Justice Antonin Scalia called the provision, which requires nine states, mostly in the South, to get federal permission before changing voting procedures, a "perpetuation of racial entitlement." Chief Justice John G. Roberts Jr. asked a skeptical question about whether people in the South are more racist than those in the North. Justice Anthony M. Kennedy asked how much longer Alabama must live "under the trusteeship of the United States government."
The court's more liberal members, citing data and history, said Congress remained entitled to make the judgment that the provision was still needed in the covered jurisdictions.
"It's an old disease," Justice Stephen G. Breyer said of efforts to thwart minority voting. "It's gotten a lot better. A lot better. But it's still there."
Four of the nine-member court's five more conservative members asked largely skeptical questions about the law. The fifth, Justice Clarence Thomas, did not ask a question, as is typical.
The law, a landmark achievement of the civil rights era was challenged by Shelby County, Ala., which said that the requirement had outlived its usefulness and that it imposed an unwarranted badge of shame on the affected jurisdictions.
The county's lawyer, Bert W. Rein, said that the "problem to which the Voting Rights Act was addressed is solved."
In reauthorizing the provision for 25 years in 2006, Congress did nothing to change the criteria for inclusion under the provision, relying instead on a formula based on historic practices and voting data from elections held decades ago. Much of the argument concerned that coverage formula.

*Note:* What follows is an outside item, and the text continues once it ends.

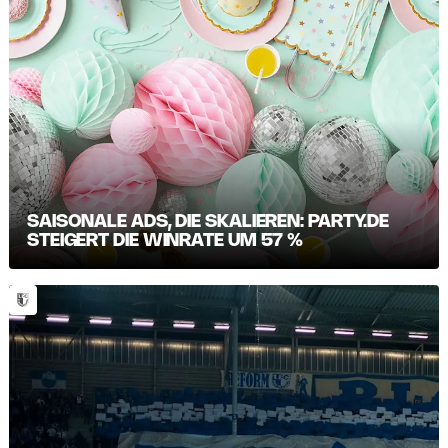
SAISONALE ADS, DIE SKALIEREN: PARTY.DE
STEIGERT DIE WINRATE UM 57 %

Should the court strike down the coverage formula, Congress would be free to take a fresh look at what jurisdictions should be covered. But making distinctions among the states based on new criteria may not be politically feasible.
Four years ago, the court signaled that the law may need revision to withstand constitutional scrutiny, hinting that Congress might want to take a fresh look at the places subject to the preclearance provision, called Section 5. Congress failed to act.
Solicitor General Donald B. Verrilli Jr. said Congress had made a considered and cautious decision in extending the act.
Debo P. Adegbile, a lawyer with the NAACP Legal Defense and Educational Fund, said that "our right to vote is what the United States Constitution is about."
Section 5, originally set to expire five years after the law was enacted, was upheld by the Supreme Court in 1966 as a rational response to the often flagrantly lawless conduct of some Southern officials then.
Congress repeatedly extended the requirement: for 5 years in 1970, 7 years in 1975, and 25 years in 1982. Congress renewed the act in 2006 after holding extensive hearings on the persistence of racial discrimination at the polls, again extending the preclearance requirement for 25 years.